(Petit problème)
Réécrivez le passage allant du début de la liste jusqu'à la ligne contenant « कालपरान्वये » incluse, en changeant partout « Transcribe » en « Write out » et sans rien modifier d'autre.

(Liste affichée)
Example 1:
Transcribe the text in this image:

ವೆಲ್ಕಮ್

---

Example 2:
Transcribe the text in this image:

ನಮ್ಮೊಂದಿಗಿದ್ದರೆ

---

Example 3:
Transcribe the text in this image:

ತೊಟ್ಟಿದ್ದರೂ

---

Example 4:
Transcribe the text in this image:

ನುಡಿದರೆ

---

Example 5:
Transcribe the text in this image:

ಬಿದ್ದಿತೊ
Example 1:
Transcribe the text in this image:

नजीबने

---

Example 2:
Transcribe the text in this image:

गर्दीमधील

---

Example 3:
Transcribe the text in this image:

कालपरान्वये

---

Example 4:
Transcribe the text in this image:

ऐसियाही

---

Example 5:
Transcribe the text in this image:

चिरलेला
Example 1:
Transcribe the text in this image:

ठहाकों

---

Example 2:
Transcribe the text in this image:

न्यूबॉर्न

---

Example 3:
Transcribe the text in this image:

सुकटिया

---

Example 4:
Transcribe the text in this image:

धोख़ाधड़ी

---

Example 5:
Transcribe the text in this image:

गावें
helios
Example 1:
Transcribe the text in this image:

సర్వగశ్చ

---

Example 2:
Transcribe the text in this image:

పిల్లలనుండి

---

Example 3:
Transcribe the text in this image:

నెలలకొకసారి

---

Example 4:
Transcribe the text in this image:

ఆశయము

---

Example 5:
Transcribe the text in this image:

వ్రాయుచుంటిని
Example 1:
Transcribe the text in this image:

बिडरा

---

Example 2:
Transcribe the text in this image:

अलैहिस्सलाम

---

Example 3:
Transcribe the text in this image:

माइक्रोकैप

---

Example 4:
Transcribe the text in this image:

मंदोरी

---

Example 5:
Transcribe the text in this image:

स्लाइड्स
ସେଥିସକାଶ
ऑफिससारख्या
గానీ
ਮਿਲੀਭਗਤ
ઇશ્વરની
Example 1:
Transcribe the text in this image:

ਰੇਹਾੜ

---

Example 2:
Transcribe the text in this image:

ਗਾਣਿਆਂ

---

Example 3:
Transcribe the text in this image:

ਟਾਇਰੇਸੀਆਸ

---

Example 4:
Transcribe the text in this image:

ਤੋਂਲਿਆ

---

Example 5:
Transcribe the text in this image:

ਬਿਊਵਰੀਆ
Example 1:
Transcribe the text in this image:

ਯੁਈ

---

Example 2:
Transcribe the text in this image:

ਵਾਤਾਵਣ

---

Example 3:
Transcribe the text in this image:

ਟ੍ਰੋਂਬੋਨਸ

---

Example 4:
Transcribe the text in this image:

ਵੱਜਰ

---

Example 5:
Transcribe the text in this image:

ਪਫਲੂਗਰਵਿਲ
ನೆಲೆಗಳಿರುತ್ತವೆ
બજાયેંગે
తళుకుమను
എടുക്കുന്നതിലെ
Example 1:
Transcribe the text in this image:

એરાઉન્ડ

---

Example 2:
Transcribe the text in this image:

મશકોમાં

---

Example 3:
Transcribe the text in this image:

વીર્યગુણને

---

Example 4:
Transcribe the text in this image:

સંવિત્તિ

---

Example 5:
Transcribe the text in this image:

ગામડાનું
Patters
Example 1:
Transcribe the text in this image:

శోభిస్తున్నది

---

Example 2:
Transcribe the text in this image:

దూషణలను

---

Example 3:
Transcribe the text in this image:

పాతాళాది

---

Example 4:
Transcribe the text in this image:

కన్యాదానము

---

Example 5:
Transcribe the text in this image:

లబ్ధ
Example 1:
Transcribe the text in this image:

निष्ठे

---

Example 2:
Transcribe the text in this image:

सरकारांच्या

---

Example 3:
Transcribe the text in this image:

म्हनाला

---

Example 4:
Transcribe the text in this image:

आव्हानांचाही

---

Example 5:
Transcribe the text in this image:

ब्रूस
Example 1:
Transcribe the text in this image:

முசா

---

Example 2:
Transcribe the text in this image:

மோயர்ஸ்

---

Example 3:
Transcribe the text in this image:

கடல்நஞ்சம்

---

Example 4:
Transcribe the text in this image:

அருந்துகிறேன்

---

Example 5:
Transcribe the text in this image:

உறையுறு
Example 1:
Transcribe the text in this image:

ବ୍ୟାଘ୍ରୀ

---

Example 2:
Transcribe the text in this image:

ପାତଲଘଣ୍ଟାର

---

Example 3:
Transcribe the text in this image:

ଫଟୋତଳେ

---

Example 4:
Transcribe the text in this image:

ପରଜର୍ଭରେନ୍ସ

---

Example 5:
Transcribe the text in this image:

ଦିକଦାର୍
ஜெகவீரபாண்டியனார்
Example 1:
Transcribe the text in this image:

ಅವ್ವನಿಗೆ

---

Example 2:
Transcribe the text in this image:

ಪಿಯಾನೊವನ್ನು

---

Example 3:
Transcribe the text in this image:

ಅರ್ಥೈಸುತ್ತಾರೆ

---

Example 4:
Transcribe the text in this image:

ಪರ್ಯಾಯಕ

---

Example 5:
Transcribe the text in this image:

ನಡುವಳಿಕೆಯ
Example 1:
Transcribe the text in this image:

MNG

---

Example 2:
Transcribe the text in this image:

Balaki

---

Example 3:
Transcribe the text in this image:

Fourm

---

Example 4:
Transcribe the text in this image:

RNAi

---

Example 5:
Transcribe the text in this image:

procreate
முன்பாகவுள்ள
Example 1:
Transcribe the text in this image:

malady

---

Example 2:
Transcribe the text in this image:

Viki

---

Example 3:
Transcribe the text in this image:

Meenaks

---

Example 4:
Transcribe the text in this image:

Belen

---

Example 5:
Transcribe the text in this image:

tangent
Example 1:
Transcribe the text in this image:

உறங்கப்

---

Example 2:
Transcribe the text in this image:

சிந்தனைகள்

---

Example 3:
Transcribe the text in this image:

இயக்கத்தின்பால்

(Résultat obtenu)
Example 1:
Write out the text in this image:

ವೆಲ್ಕಮ್

---

Example 2:
Write out the text in this image:

ನಮ್ಮೊಂದಿಗಿದ್ದರೆ

---

Example 3:
Write out the text in this image:

ತೊಟ್ಟಿದ್ದರೂ

---

Example 4:
Write out the text in this image:

ನುಡಿದರೆ

---

Example 5:
Write out the text in this image:

ಬಿದ್ದಿತೊ
Example 1:
Write out the text in this image:

नजीबने

---

Example 2:
Write out the text in this image:

गर्दीमधील

---

Example 3:
Write out the text in this image:

कालपरान्वये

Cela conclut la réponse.